The Strategic Imperative

  • Data Consolidation Tools: Implement platforms that automatically pull data from all key systems, standardize it, and flag inconsistencies. This frees up time for analysis rather than manual cleanup.
  • Cross-Functional Training: Provide ongoing training sessions for frontline staff, emphasizing why accurate data matters. Consider incentives or simple QA processes that reward correct data entry.
  • Process Alignment: Work with department heads to create SOPs that uphold data integrity, ensuring each step (from booking to checkout) captures essential information.
  • Integrated Technology: Whenever possible, invest in solutions that eliminate silos by linking guest profiles across reservations, folios, and other transactional platforms. This unified view is the foundation of actionable analytics.

Big Takeaway

For a revenue manager, data is currency. When that currency is tarnished by inaccuracies or departmental silos, its value plummets. By investing in integration-focused technology, engaging staff in data stewardship, and establishing clear procedures, revenue managers can transform a messy data landscape into an analytical goldmine – empowering them to make swift, informed decisions that directly drive profitability.

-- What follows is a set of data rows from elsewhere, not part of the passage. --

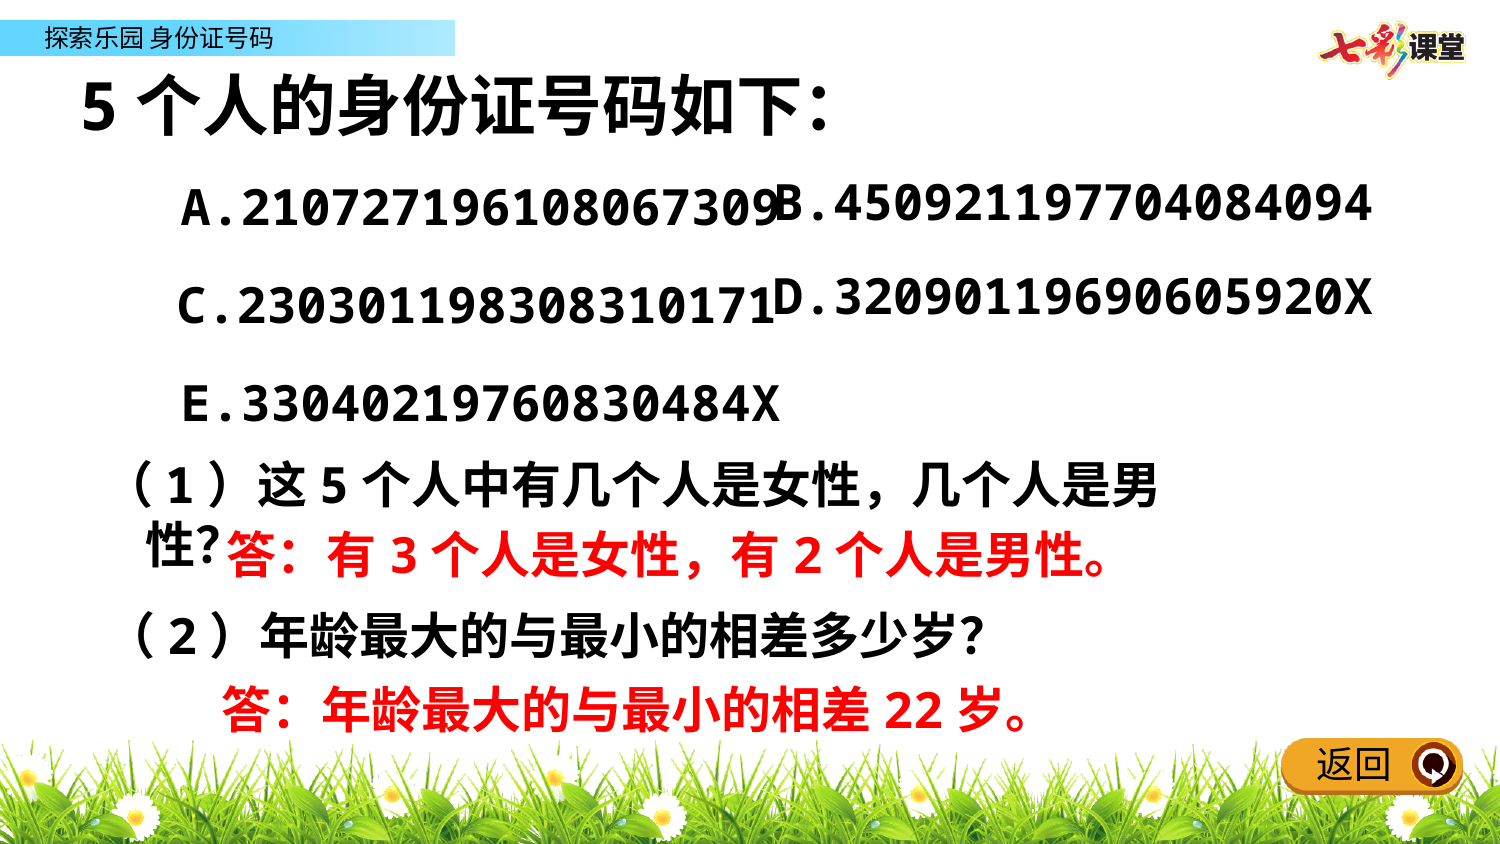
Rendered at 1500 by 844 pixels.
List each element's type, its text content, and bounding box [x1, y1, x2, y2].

text_box （1）这5个人中有几个人是女性，几个人是男性？ [88, 445, 1213, 516]
text_box A.210727196108067309 [165, 167, 865, 238]
text_box （2）年龄最大的与最小的相差多少岁？ [90, 597, 1215, 668]
picture [0, 740, 1500, 844]
text_box 5个人的身份证号码如下： [64, 56, 880, 127]
text_box D.32090119690605920X [758, 257, 1458, 328]
text_box C.230301198308310171 [161, 265, 861, 336]
picture [1316, 20, 1468, 80]
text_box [1281, 733, 1464, 795]
text_box 答：有3个人是女性，有2个人是男性。 [212, 516, 1105, 587]
text_box B.450921197704084094 [758, 163, 1458, 234]
text_box 答：年龄最大的与最小的相差22岁。 [206, 670, 1099, 741]
text_box E.33040219760830484X [165, 363, 865, 434]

2. Attracting the Most Profitable Guests

Problem in Focus

For many hotels, success is measured not just by heads in beds but by maximizing profitability per guest. While a high occupancy rate might look good on paper, relying heavily on OTAs and other third-party channels can erode margins through commissions and fees. Compounding the issue, many hotels don’t have a clear picture of which guests drive the total revenue, including their potential for ancillary spending on dining, spa services, and more. Segmentations often hinge on broad categories – leisure vs. corporate, transient vs. group – without diving into which specific segments or personas are truly lucrative.